Repeat every line of the material below word for word, without changing anything.

• _Data in this exercise_:
-- -- --
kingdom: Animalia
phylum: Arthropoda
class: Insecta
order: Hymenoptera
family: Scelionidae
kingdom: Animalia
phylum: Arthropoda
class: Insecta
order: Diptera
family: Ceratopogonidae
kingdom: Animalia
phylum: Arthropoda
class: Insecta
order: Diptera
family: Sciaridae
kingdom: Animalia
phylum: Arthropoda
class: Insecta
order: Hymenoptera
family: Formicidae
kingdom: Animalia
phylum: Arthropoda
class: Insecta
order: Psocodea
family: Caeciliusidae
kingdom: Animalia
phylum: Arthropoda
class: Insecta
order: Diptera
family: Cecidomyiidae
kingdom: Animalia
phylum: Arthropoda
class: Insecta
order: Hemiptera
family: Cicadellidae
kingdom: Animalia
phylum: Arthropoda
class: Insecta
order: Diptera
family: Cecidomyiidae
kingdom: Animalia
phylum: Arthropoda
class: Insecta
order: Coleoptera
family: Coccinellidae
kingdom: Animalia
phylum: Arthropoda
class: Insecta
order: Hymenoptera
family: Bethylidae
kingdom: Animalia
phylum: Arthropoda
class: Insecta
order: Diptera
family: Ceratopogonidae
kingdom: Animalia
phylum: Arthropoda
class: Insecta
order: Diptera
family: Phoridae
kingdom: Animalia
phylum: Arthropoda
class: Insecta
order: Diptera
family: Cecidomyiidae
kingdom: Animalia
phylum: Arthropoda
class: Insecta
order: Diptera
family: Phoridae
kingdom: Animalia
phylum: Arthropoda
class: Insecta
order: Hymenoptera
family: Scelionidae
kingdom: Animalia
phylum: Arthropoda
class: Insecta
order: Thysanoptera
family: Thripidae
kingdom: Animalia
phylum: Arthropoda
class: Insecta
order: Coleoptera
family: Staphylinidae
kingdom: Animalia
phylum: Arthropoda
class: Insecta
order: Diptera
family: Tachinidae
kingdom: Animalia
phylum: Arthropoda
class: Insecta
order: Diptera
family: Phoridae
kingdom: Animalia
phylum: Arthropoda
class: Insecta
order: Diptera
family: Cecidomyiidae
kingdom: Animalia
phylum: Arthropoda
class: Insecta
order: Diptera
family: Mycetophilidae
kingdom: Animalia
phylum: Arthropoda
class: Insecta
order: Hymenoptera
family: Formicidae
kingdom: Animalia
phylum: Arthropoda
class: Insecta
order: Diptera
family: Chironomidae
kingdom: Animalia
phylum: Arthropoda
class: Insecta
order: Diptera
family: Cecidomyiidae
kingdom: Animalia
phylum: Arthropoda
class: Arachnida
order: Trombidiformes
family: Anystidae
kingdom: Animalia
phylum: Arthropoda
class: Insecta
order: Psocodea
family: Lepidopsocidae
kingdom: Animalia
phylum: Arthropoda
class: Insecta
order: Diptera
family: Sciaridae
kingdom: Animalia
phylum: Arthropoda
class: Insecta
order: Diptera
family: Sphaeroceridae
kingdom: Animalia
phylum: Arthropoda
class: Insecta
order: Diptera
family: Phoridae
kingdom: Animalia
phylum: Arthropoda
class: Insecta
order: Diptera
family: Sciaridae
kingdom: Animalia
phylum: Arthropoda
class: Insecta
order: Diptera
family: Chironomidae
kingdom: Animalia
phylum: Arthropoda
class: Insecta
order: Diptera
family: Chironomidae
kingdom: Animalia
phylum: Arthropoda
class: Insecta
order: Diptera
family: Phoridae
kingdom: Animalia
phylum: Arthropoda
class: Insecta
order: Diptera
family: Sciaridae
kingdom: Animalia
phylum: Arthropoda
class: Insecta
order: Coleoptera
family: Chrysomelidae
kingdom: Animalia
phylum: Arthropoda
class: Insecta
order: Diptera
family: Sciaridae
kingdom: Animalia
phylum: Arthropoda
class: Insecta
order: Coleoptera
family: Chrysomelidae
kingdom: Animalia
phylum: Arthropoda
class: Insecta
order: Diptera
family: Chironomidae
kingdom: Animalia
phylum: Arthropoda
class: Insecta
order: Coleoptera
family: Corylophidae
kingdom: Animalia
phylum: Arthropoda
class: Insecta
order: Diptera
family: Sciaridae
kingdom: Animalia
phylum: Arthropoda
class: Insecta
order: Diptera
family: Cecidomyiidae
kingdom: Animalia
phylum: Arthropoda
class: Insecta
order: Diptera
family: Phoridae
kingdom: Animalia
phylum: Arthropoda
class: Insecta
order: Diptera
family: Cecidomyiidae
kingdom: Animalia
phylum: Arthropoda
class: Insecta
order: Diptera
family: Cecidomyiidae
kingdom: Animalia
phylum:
-- -- --
• _Output for this exercise_:
kingdom: Animalia
phylum: Arthropoda
class: Insecta
order: Hymenoptera
family: Scelionidae
kingdom: Animalia
phylum: Arthropoda
class: Insecta
order: Diptera
family: Ceratopogonidae
kingdom: Animalia
phylum: Arthropoda
class: Insecta
order: Diptera
family: Sciaridae
kingdom: Animalia
phylum: Arthropoda
class: Insecta
order: Hymenoptera
family: Formicidae
kingdom: Animalia
phylum: Arthropoda
class: Insecta
order: Psocodea
family: Caeciliusidae
kingdom: Animalia
phylum: Arthropoda
class: Insecta
order: Diptera
family: Cecidomyiidae
kingdom: Animalia
phylum: Arthropoda
class: Insecta
order: Hemiptera
family: Cicadellidae
kingdom: Animalia
phylum: Arthropoda
class: Insecta
order: Diptera
family: Cecidomyiidae
kingdom: Animalia
phylum: Arthropoda
class: Insecta
order: Coleoptera
family: Coccinellidae
kingdom: Animalia
phylum: Arthropoda
class: Insecta
order: Hymenoptera
family: Bethylidae
kingdom: Animalia
phylum: Arthropoda
class: Insecta
order: Diptera
family: Ceratopogonidae
kingdom: Animalia
phylum: Arthropoda
class: Insecta
order: Diptera
family: Phoridae
kingdom: Animalia
phylum: Arthropoda
class: Insecta
order: Diptera
family: Cecidomyiidae
kingdom: Animalia
phylum: Arthropoda
class: Insecta
order: Diptera
family: Phoridae
kingdom: Animalia
phylum: Arthropoda
class: Insecta
order: Hymenoptera
family: Scelionidae
kingdom: Animalia
phylum: Arthropoda
class: Insecta
order: Thysanoptera
family: Thripidae
kingdom: Animalia
phylum: Arthropoda
class: Insecta
order: Coleoptera
family: Staphylinidae
kingdom: Animalia
phylum: Arthropoda
class: Insecta
order: Diptera
family: Tachinidae
kingdom: Animalia
phylum: Arthropoda
class: Insecta
order: Diptera
family: Phoridae
kingdom: Animalia
phylum: Arthropoda
class: Insecta
order: Diptera
family: Cecidomyiidae
kingdom: Animalia
phylum: Arthropoda
class: Insecta
order: Diptera
family: Mycetophilidae
kingdom: Animalia
phylum: Arthropoda
class: Insecta
order: Hymenoptera
family: Formicidae
kingdom: Animalia
phylum: Arthropoda
class: Insecta
order: Diptera
family: Chironomidae
kingdom: Animalia
phylum: Arthropoda
class: Insecta
order: Diptera
family: Cecidomyiidae
kingdom: Animalia
phylum: Arthropoda
class: Arachnida
order: Trombidiformes
family: Anystidae
kingdom: Animalia
phylum: Arthropoda
class: Insecta
order: Psocodea
family: Lepidopsocidae
kingdom: Animalia
phylum: Arthropoda
class: Insecta
order: Diptera
family: Sciaridae
kingdom: Animalia
phylum: Arthropoda
class: Insecta
order: Diptera
family: Sphaeroceridae
kingdom: Animalia
phylum: Arthropoda
class: Insecta
order: Diptera
family: Phoridae
kingdom: Animalia
phylum: Arthropoda
class: Insecta
order: Diptera
family: Sciaridae
kingdom: Animalia
phylum: Arthropoda
class: Insecta
order: Diptera
family: Chironomidae
kingdom: Animalia
phylum: Arthropoda
class: Insecta
order: Diptera
family: Chironomidae
kingdom: Animalia
phylum: Arthropoda
class: Insecta
order: Diptera
family: Phoridae
kingdom: Animalia
phylum: Arthropoda
class: Insecta
order: Diptera
family: Sciaridae
kingdom: Animalia
phylum: Arthropoda
class: Insecta
order: Coleoptera
family: Chrysomelidae
kingdom: Animalia
phylum: Arthropoda
class: Insecta
order: Diptera
family: Sciaridae
kingdom: Animalia
phylum: Arthropoda
class: Insecta
order: Coleoptera
family: Chrysomelidae
kingdom: Animalia
phylum: Arthropoda
class: Insecta
order: Diptera
family: Chironomidae
kingdom: Animalia
phylum: Arthropoda
class: Insecta
order: Coleoptera
family: Corylophidae
kingdom: Animalia
phylum: Arthropoda
class: Insecta
order: Diptera
family: Sciaridae
kingdom: Animalia
phylum: Arthropoda
class: Insecta
order: Diptera
family: Cecidomyiidae
kingdom: Animalia
phylum: Arthropoda
class: Insecta
order: Diptera
family: Phoridae
kingdom: Animalia
phylum: Arthropoda
class: Insecta
order: Diptera
family: Cecidomyiidae
kingdom: Animalia
phylum: Arthropoda
class: Insecta
order: Diptera
family: Cecidomyiidae
kingdom: Animalia
phylum:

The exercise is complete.